We’ve talked about “wicked problems” before — problems that involve complex social processes, multiple actors, and murky causal pathways (linklink). A particularly important example of such a problem currently confronting the United States is the high school dropout crisis. The crisis is particularly intense in high-poverty areas, but it is found in all states and all parts of urban, suburban, and rural America. (Here is an earlier discussion of these issues; link.)

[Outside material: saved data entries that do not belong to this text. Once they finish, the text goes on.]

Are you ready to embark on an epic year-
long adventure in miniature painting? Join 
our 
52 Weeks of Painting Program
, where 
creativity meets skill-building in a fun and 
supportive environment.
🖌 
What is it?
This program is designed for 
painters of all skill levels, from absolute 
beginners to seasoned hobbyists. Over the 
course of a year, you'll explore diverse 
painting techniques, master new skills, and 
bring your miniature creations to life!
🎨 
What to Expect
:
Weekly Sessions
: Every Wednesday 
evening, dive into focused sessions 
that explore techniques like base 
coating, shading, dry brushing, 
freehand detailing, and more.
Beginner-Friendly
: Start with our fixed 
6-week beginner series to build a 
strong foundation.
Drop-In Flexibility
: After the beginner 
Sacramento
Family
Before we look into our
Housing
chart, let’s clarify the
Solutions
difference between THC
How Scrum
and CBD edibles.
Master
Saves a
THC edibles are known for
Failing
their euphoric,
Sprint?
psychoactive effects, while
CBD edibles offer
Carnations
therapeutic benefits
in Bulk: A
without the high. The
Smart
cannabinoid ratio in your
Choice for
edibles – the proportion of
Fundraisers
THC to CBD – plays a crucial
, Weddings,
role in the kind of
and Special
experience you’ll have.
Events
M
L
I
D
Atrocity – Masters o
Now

The consequences of this crisis are severe. More than a million high school students a year drop out of high school. Over 50% of these dropouts come from fewer than 20% of high schools. These young people have virtually no feasible pathways to a middle class life or a job in the 21st-century economy. And this in turn means a permanent underclass of unemployed or underemployed young people. This in turn has consequences for crime rates, social service budgets, incarceration rates, and a serious productivity gap for our economy as a whole. So the problem is an enormously important one. (The Alliance for Excellent Education is a national organization devoted to tracking this issue; link. Another important resource is Building a Grad Nation ((link) from the America’s Promise Alliance.)

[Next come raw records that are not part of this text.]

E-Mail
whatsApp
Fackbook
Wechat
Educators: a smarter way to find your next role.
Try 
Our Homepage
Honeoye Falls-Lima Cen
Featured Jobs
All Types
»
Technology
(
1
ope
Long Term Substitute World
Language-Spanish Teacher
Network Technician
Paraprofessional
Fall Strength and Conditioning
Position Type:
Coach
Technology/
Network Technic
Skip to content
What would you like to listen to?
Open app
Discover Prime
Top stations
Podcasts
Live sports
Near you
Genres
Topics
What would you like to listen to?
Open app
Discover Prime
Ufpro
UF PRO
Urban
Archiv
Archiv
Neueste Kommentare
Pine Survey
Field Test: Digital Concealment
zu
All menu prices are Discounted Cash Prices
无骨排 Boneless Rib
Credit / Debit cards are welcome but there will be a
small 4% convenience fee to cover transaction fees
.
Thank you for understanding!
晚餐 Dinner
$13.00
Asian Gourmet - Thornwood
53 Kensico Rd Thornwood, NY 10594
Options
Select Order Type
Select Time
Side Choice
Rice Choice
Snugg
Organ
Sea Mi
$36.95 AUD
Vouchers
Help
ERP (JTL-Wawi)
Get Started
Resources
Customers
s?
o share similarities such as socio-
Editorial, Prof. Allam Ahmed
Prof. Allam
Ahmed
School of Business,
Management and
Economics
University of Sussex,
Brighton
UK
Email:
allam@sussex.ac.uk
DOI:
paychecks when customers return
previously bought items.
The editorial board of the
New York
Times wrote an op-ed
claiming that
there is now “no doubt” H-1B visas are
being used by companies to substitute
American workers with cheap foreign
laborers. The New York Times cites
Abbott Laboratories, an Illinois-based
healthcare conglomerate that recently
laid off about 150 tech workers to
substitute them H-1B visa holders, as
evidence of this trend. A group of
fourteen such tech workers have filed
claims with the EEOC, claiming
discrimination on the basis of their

Changing this current situation requires change of behavior on the parts of many independent parties — teenagers, parents, teachers, principals, elected officials, and foundation officers, to name only some of the most obvious participants.

There are many social actors who have an interest in this problem and a commitment to trying to resolve it. Teachers, principals, school boards; mayors and governors; non-profit organizations; foundations; universities and schools of education; citizens’ groups — there are committed and concerned actors throughout the country that are highly motivated to attempt to solve the problem.

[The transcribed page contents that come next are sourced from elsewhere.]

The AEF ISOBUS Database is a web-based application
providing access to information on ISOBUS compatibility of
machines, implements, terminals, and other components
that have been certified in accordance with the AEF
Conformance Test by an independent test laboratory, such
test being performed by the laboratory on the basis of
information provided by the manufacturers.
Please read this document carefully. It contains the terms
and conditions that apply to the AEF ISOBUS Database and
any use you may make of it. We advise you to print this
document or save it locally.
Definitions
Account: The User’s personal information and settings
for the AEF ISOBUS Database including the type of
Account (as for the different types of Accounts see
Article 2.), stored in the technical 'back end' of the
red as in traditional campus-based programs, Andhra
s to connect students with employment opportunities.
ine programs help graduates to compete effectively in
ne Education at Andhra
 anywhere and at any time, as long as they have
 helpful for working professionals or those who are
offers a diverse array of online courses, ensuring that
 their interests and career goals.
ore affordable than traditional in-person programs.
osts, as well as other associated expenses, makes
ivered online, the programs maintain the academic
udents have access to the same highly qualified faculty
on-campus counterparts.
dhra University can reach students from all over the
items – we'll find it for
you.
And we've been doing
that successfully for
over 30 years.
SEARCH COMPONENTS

But it is very, very hard to marshal these actors into effective attacks on the causes of this crisis. One part of the problem is strategic — what are the interventions that can work on a large scale? How can a school system introduce changes in behavior and organization that really change the outcomes in a measurable way?

Another part of the problem is a coordination problem. How can we succeed in gaining commitment and cooperation across this range of actors, even if we have some credible strategies at hand? It often seems that every actor has a different theory of the problem, and often it is difficult to gain concerted action across diverse actors. A foundation has one strategy; a school board has a different theory; and the teachers themselves work on the basis of a different understanding of the problem as well. All are well motivated; but there is a clash of efforts.

In this context the Diplomas Now initiative is particularly encouraging. It is focused on a national initiative to target the “drop out factories” through a clear theory of how to create turn-around schools. It is referred to as a civic Marshall Plan. It is based on careful empirical research. It has developed a clear theory about how interventions with children through the schools can impact persistence through graduation. It has mobilized a strategic group of partners — CityYearCommunities in Schools, and Talent Development at Johns Hopkins. And it has an ambitious and effective national strategy that is already being implemented.

And the most impressive fact is that Diplomas Now is beginning to work. There are DN schools in some of the toughest urban contexts in America; these schools are showing real measurable progress; and the example is spreading to other cities and systems. Concrete evidence of these successes is highlighted by a wide range of committed leaders, academics, and corps members at the CityYear National Leadership Conference in Washington (link).

So maybe we can have some cautious optimism that our wicked problems can be solved, with sufficient commitment and persistence from a range of actors.